Sleezy the Fox
WIlliam Forde, Dave Bradbury, Joel Stephen Breeze
Paperback
(CreateSpace Independent Publishing Platform, Oct. 8, 2014)
As a growing child, the one thing that I experienced in abundance was ‘second chances.’ In fact, I’d go as far as to say that without having had my fair share of second chances, my life would have taken a much different course. Second chances were my life saver! Not surprisingly, one of my favourite books was Victor Hugo’s ‘Les Miserables,’ a story that was chiefly responsible for transforming me from ‘Thief’ to that of ‘Probation Officer’ in later life. I was also fascinated by the bible story of Christ telling His followers to ‘turn the other cheek’ in circumstances where it seemed more natural to ‘strike back.’ I eventually came to understand that the instruction of Christ to turn the other cheek wasn’t so that the offender might strike you once more, but to afford him/her ‘a second chance’ not to strike you again.
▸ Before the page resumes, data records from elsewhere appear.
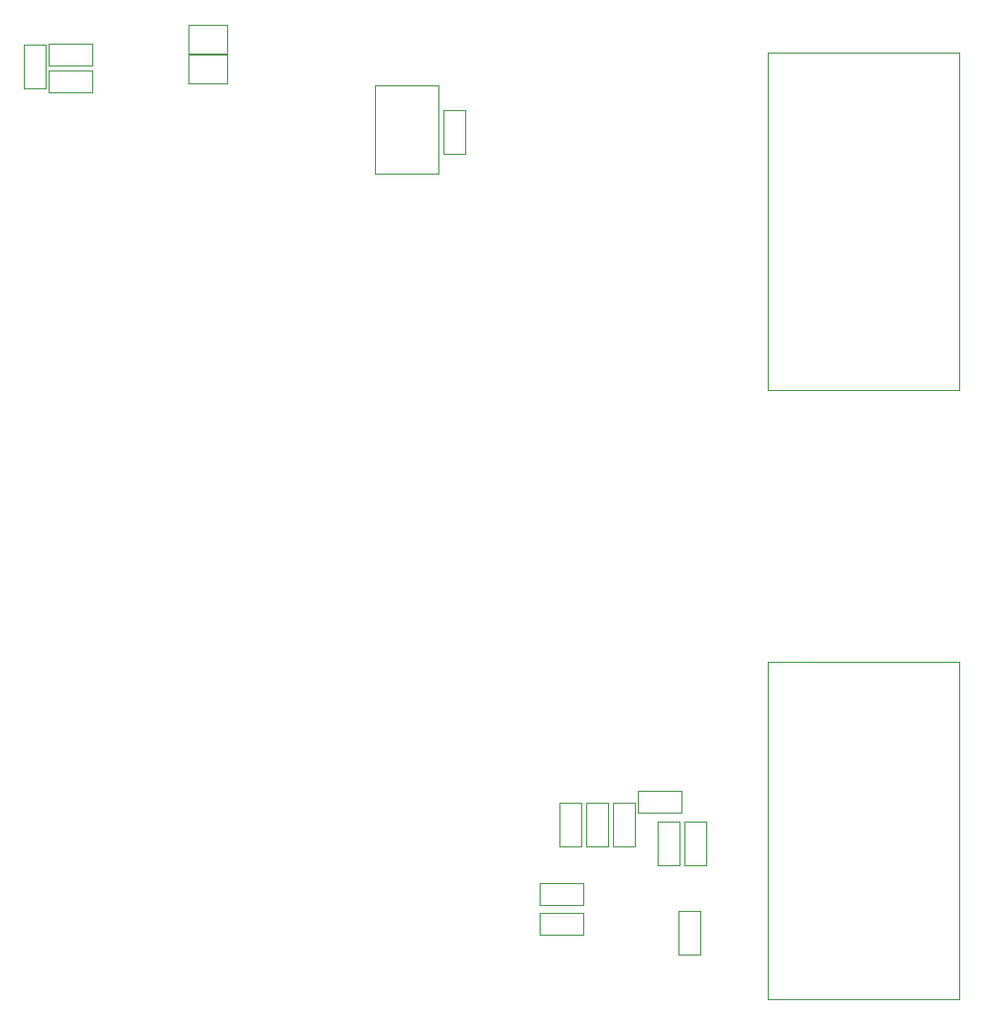
<source format=gbr>
G04 #@! TF.GenerationSoftware,KiCad,Pcbnew,(5.0.0-rc2-dev-586-g888c43477)*
G04 #@! TF.CreationDate,2018-06-04T00:08:36-03:00*
G04 #@! TF.ProjectId,Mcc18,4D636331382E6B696361645F70636200,rev?*
G04 #@! TF.SameCoordinates,Original*
G04 #@! TF.FileFunction,Other,User*
%FSLAX46Y46*%
G04 Gerber Fmt 4.6, Leading zero omitted, Abs format (unit mm)*
G04 Created by KiCad (PCBNEW (5.0.0-rc2-dev-586-g888c43477)) date 06/04/18 00:08:36*
%MOMM*%
%LPD*%
G01*
G04 APERTURE LIST*
%ADD10C,0.050000*%
G04 APERTURE END LIST*
D10*
X117220000Y-50312000D02*
X113920000Y-50312000D01*
X117220000Y-50312000D02*
X117220000Y-52812000D01*
X113920000Y-52812000D02*
X113920000Y-50312000D01*
X113920000Y-52812000D02*
X117220000Y-52812000D01*
X117220000Y-47772000D02*
X113920000Y-47772000D01*
X117220000Y-47772000D02*
X117220000Y-50272000D01*
X113920000Y-50272000D02*
X113920000Y-47772000D01*
X113920000Y-50272000D02*
X117220000Y-50272000D01*
X105746000Y-53528000D02*
X105746000Y-51628000D01*
X105746000Y-51628000D02*
X102026000Y-51628000D01*
X102026000Y-51628000D02*
X102026000Y-53528000D01*
X102026000Y-53528000D02*
X105746000Y-53528000D01*
X105746000Y-51242000D02*
X105746000Y-49342000D01*
X105746000Y-49342000D02*
X102026000Y-49342000D01*
X102026000Y-49342000D02*
X102026000Y-51242000D01*
X102026000Y-51242000D02*
X105746000Y-51242000D01*
X137602000Y-58756000D02*
X137602000Y-55036000D01*
X135702000Y-58756000D02*
X137602000Y-58756000D01*
X135702000Y-55036000D02*
X135702000Y-58756000D01*
X137602000Y-55036000D02*
X135702000Y-55036000D01*
X99888000Y-49448000D02*
X99888000Y-53168000D01*
X101788000Y-49448000D02*
X99888000Y-49448000D01*
X101788000Y-53168000D02*
X101788000Y-49448000D01*
X99888000Y-53168000D02*
X101788000Y-53168000D01*
X129888000Y-52978040D02*
X135288000Y-52978040D01*
X129888000Y-60438040D02*
X135288000Y-60438040D01*
X129888000Y-52978040D02*
X129888000Y-60438040D01*
X135288000Y-52978040D02*
X135288000Y-60438040D01*
X179766000Y-102148000D02*
X179766000Y-130928000D01*
X179766000Y-130928000D02*
X163366000Y-130928000D01*
X163366000Y-130928000D02*
X163366000Y-102148000D01*
X163366000Y-102148000D02*
X179766000Y-102148000D01*
X179766000Y-78954000D02*
X163366000Y-78954000D01*
X179766000Y-50174000D02*
X179766000Y-78954000D01*
X163366000Y-50174000D02*
X179766000Y-50174000D01*
X163366000Y-78954000D02*
X163366000Y-50174000D01*
X147508000Y-114169500D02*
X145608000Y-114169500D01*
X145608000Y-114169500D02*
X145608000Y-117889500D01*
X145608000Y-117889500D02*
X147508000Y-117889500D01*
X147508000Y-117889500D02*
X147508000Y-114169500D01*
X156038000Y-113096000D02*
X152318000Y-113096000D01*
X156038000Y-114996000D02*
X156038000Y-113096000D01*
X152318000Y-114996000D02*
X156038000Y-114996000D01*
X152318000Y-113096000D02*
X152318000Y-114996000D01*
X149794000Y-117889500D02*
X149794000Y-114169500D01*
X147894000Y-117889500D02*
X149794000Y-117889500D01*
X147894000Y-114169500D02*
X147894000Y-117889500D01*
X149794000Y-114169500D02*
X147894000Y-114169500D01*
X143887500Y-123510000D02*
X143887500Y-125410000D01*
X143887500Y-125410000D02*
X147607500Y-125410000D01*
X147607500Y-125410000D02*
X147607500Y-123510000D01*
X147607500Y-123510000D02*
X143887500Y-123510000D01*
X155890000Y-119510500D02*
X155890000Y-115790500D01*
X153990000Y-119510500D02*
X155890000Y-119510500D01*
X153990000Y-115790500D02*
X153990000Y-119510500D01*
X155890000Y-115790500D02*
X153990000Y-115790500D01*
X152080000Y-114169500D02*
X150180000Y-114169500D01*
X150180000Y-114169500D02*
X150180000Y-117889500D01*
X150180000Y-117889500D02*
X152080000Y-117889500D01*
X152080000Y-117889500D02*
X152080000Y-114169500D01*
X158176000Y-119510500D02*
X158176000Y-115790500D01*
X156276000Y-119510500D02*
X158176000Y-119510500D01*
X156276000Y-115790500D02*
X156276000Y-119510500D01*
X158176000Y-115790500D02*
X156276000Y-115790500D01*
X147607500Y-120970000D02*
X143887500Y-120970000D01*
X147607500Y-122870000D02*
X147607500Y-120970000D01*
X143887500Y-122870000D02*
X147607500Y-122870000D01*
X143887500Y-120970000D02*
X143887500Y-122870000D01*
X157668000Y-127082000D02*
X157668000Y-123362000D01*
X155768000Y-127082000D02*
X157668000Y-127082000D01*
X155768000Y-123362000D02*
X155768000Y-127082000D01*
X157668000Y-123362000D02*
X155768000Y-123362000D01*
M02*

</source>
Wherever the fault lies, whatever the character trait requiring changing happens to be or however the behaviour needs improvement, being provided with ‘a second chance’ is essential to one’s overall sense of well being. It may be that losing weight is what is required to getting a second chance at life or giving up smoking or abstaining from alcohol or drugs. One may need to address one’s inappropriate behaviour of aggression, distrust, bullying, dishonesty, name calling or anything which adversely affects one’s life and image. Whatever the unhappy state of being, ‘a second chance’ may be what one requires to either give or receive. ‘Sleezy the Fox’ is a book of four stories about the overarching theme of ‘second chances’. On the surface it deals with the immigration of a married couple and their seven children into a strange country, the bullying of neighbours, the ostracising of offenders from the community as a whole and the alienation that often exists between man and wild beast and beast and wild man! Each of us shall experience or perpetrate some wrong in our lives. At the critical stage of reconciliation and healing, it is vitally important that we are able to give others and ourselves the benefit of a ‘second chance’. And if you are like I used to be growing up, you may need to receive a ‘second chance’ many times before you eventually get it right.